Exercise text ->
BEGIN

We are the Lucky Ones
I must have woken up on the wrong side of the bed today. That’s what they say, isn’t it? I was happy to pick up two pizzas ordered for lunch instead of staying and working at an estate sale for which I had volunteered. My wife was helping her good friend raise as much money she could before she was to be evicted by the end of the month from her home before it was foreclosed. Her friend was also deeply sad that her son was feeling depressed and in pain and her father was extremely ill and fragile at her brother’s home.
I was happy to pick up the pizzas but when I left the parking lot, I backed up and finally stopped the car after I heard the warning signal of the car and the loud scraping of metal against metal. I had hardly scraped the back of our car but put a huge dent in the other car, a Toyota’s driver side door. I felt like a schmuck and went in to find out I damaged the car of a young pizza maker from Tomatos A’Pizza. We shared phone numbers and insurance info and then I got a call from the young man’s brother who actually owned the car.
Shaking and upset with myself and all the aggravation I caused, I planned to go back to the foreclosure sale but before I left, I looked at my Blackberry Tour, only to find a message from Diana, just two days after the birthday of her son, Noah, who would have turned 6 if he were still alive. She mentioned that she had a quiet birthday, did a little work, visited the cemetery, and was “fine” until she had a “meltdown later in the evening” when she was looking for a sketch of Noah that had been given to her that she hadn’t found. She decided to go to the storage unit which was “still full of items to be donated. In between Christmas and New Years, we organized everything, opened the rest of the cards, took down all of the Christmas decorations, donated most of what we had, donated Noah’s toys and clothes to various organizations, cleaned out my room, cleaned out Noah’s room, and organized the items that were sent to Noah. I haven’t been to the storage unit since then.
“When I opened the door, I had this strange feeling come over me. I almost felt like I was trespassing on something sacred – something special. Then I started to look through the boxes that are still there. The full enormity of what Noah had done and what Noah meant to so many people hit me like a rock in the face. Every ornament, every sticker, every stuffed animal, every Christmas card, every angel, every toy, every book, every crayon or marker, everything meant something. Everything meant something to someone. Noah symbolized something to every person who took time out of their life to pray, send cards, money, toys or whatever. If that’s not the most powerful thing to feel at once, then I don’t know what is.

END

What needs to be done ->
Could you write the next part of the "We are the Lucky Ones" essay, picking up right after its last sentence? The material after this point has no connection to the essay.

Records supplied ->
BEGIN

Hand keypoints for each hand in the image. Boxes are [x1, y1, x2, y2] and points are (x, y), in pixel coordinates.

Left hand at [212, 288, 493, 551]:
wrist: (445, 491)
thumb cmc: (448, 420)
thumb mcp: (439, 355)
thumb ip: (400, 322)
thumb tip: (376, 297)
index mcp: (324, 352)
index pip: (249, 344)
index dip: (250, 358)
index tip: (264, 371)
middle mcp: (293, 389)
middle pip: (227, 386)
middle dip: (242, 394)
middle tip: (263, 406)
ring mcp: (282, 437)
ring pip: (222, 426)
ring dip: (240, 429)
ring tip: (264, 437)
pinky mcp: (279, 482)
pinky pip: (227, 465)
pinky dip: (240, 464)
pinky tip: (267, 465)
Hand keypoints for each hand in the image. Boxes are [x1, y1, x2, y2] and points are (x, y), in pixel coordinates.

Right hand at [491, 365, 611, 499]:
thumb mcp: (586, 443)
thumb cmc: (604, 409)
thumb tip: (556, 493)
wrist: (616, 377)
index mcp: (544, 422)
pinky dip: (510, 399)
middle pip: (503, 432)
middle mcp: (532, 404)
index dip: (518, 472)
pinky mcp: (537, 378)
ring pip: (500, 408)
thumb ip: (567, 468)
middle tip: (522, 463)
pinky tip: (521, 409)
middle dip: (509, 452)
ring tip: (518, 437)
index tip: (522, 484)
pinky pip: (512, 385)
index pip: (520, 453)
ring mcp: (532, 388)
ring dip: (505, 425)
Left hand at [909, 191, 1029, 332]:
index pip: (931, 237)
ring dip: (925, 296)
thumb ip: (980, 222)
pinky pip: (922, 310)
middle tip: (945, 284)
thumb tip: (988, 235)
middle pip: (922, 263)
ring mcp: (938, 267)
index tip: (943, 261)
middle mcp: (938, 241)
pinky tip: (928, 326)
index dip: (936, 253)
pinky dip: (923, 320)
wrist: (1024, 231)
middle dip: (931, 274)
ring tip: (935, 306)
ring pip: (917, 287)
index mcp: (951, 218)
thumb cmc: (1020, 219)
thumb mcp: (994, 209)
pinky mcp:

END

Result below ->
Noah just wanted to play and be normal, Diana wrote, but he was “bigger than life—he was an angel on earth.” She had received a note from one of her staff members who wondered if Brandon Inge felt Noah’s presence on the baseball field and believed that he had. The staff worker “said that she knew how lucky she was to be a part of Noah’s life for the short time that she did.” But Diana felt that “I am the luckiest person here – I brought him into this life, I nurtured him, I fought through his illness with and for him, I helped him smile, I helped take his pain away, I got to love him like no one else did, and finally, I got to help him leave this life. How lucky were all of us to hear – and you know what? – hundreds of times a day? How lucky were we to watch him eat strawberries with sugar, sweet pickles, black olives, or mayonnaise sandwiches? How lucky were those of us that he wanted to go into my room and spend some time with them alone? Patty, my mom, Mary Beth, Colleen, Teresa, Sharon, Natalie, Chris, Bradley – just to name a few. It’s taken me some time to understand that he led the way – he was the leader of all of us. He was only five when he died, but he was much wiser. His innocence kept us going. His innocence over wanting to play with his Transformers and toys made it easier for us. Even though I know that he didn’t fully realize the power of his innocence, he made it easier. He just wanted to be close to me and play. He made all of us realize something much larger than ourselves. He changed us all. He made us better people for just having those five years with us. We are the lucky ones – he chose us….That, I believe, is the true power of Noah.”
On a day filled with the thoughts of a foreclosure, a son’s pain and depression, a father’s illness, and a car accident, I got a lesson about true luck and gratitude from a young woman who had just lived through her son’s sixth birthday without him. Yet, a woman still in mourning realized how lucky she and her family and friends were just to know her little boy for the five years he was here, alive. Is that not the most profound lesson we can learn?
We are so lucky to have the ones we love, every day they are alive, and even in memory on the days beyond their deaths. Whatever car accidents or financial calamities strike us should not stop us from celebrating the little mitzvahs that are ours, every day, whether we recognize them or not.
We are the lucky ones.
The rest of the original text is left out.